TAREFAS A CUMPRIR.
a: De acordo com o texto sobre design automobilístico, quantos anos à frente os designers profissionais estão, no mínimo?
b: Reproduza o trecho do texto sobre design automobilístico que começa nas palavras "Muitos podem dizer" e termina após "veículos em ícones.", substituindo "ícones" por "símbolos".

TEXTO APRESENTADO.
↓
Ao longo da minha carreira de 30 anos na indústria automobilística, aprendi algumas coisas. Três assuntos sempre geram polêmica — e todo mundo acha que é especialista. Todo mundo se julga autoridade em nomes, cores e design. E o curioso é que, nesses três temas, qualquer coisa que fuja um pouco do senso comum, que desafie o marasmo das massas ou que tenha um pouco mais de personalidade, inevitavelmente vira alvo de críticas. Às vezes, chegam até a decretar a morte de marcas que ousam mais.
O resultado disso são carros de massa cada vez mais parecidos, feitos para não desagradar ninguém. Produtos sem “carronalidade”, como diria meu amigo e editor do AE desde os primórdios, Juvenal Jorge.
Mas encontrar esse ponto de equilíbrio entre inovação e evolução — sem causar uma disrupção visual — não é simples. E, sim, às vezes o limite do aceitável é ultrapassado. Especificamente em relação ao design, vejo uma ansiedade enorme por parte das pessoas em emitir opinião. E não é só isso: querem cravar um veredito. Muitas vezes sem sequer terem visto o carro ao vivo. E isso, no mundo das redes sociais, é um combustível altamente inflamável.
O que os grandes “entendidos” sobre design muitas vezes não percebem é que os designers profissionais estão sempre, no mínimo, cinco anos à frente. São eles que criam tendências, que definem os caminhos visuais e estratégicos das marcas. Quando algo mais ousado surge, os especialistas de plantão não dão tempo para que o design amadureça ou seja compreendido. É por isso que eu nunca formo uma opinião definitiva sobre um design ousado na primeira impressão. Não carimbo “aprovado” ou “reprovado” antes de alguns meses de observação. Gosto de ver como a linguagem se desenvolve, como o carro se comporta no ambiente real, como ele interage com a paisagem urbana, como as suas linhas se assentam na minha percepção espacial.

Claro que alguns designs levam mais tempo para serem compreendidos e aceitos. Alguns, de fato, nunca chegam a esse ponto e acabam prejudicando as vendas. Outros, mesmo sem unanimidade positiva, elevam os números e consolidam uma nova identidade para a marca.
Muitos podem dizer que se trata de gosto pessoal. Não poderia deixar de concordar 100% com isso. Mas mais do que uma questão de beleza ou gosto pessoal, o design automobilístico é uma ferramenta estratégica fundamental na construção da identidade de uma marca. Ele comunica valores, desperta emoções, fideliza clientes e, sobretudo, vende carros. Um bom design não apenas agrada aos olhos — ele sintetiza a alma de um produto, cria desejo e transforma veículos em ícones.
↑
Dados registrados
↓
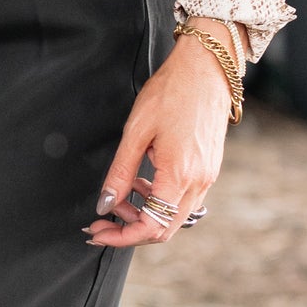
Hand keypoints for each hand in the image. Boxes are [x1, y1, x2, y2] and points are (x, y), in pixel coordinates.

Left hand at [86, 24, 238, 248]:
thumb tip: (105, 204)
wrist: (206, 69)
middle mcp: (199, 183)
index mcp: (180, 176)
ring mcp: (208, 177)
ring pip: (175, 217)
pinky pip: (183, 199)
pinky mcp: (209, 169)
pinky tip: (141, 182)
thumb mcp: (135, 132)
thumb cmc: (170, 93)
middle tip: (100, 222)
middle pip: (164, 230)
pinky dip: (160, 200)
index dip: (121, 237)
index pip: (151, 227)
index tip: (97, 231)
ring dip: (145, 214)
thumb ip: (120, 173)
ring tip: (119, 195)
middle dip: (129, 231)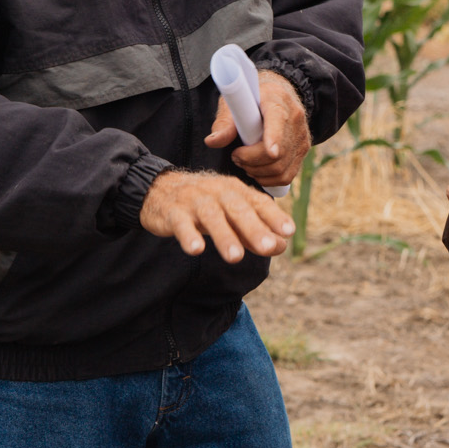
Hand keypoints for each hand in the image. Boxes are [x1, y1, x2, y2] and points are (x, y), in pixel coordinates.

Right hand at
↑
↓
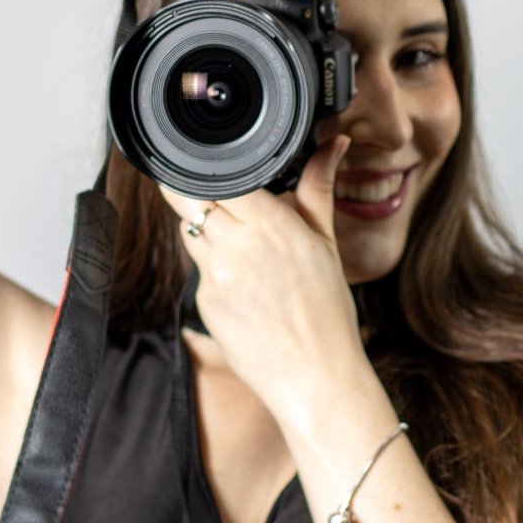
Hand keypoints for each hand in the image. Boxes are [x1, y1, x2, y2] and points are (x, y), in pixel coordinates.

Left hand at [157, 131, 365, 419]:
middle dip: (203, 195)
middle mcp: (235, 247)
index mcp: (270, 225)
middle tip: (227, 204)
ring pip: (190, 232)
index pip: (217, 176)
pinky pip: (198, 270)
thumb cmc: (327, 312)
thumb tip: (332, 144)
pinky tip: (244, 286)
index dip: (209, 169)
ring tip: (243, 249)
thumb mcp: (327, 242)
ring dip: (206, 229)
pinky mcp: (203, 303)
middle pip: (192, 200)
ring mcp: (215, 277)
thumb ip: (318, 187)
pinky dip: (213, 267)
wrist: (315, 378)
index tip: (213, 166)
↑
RESPOSTAS DOS EXERCÍCIOS.
a: Cinco anos.

b:
Muitos podem dizer que se trata de gosto pessoal. Não poderia deixar de concordar 100% com isso. Mas mais do que uma questão de beleza ou gosto pessoal, o design automobilístico é uma ferramenta estratégica fundamental na construção da identidade de uma marca. Ele comunica valores, desperta emoções, fideliza clientes e, sobretudo, vende carros. Um bom design não apenas agrada aos olhos — ele sintetiza a alma de um produto, cria desejo e transforma veículos em símbolos.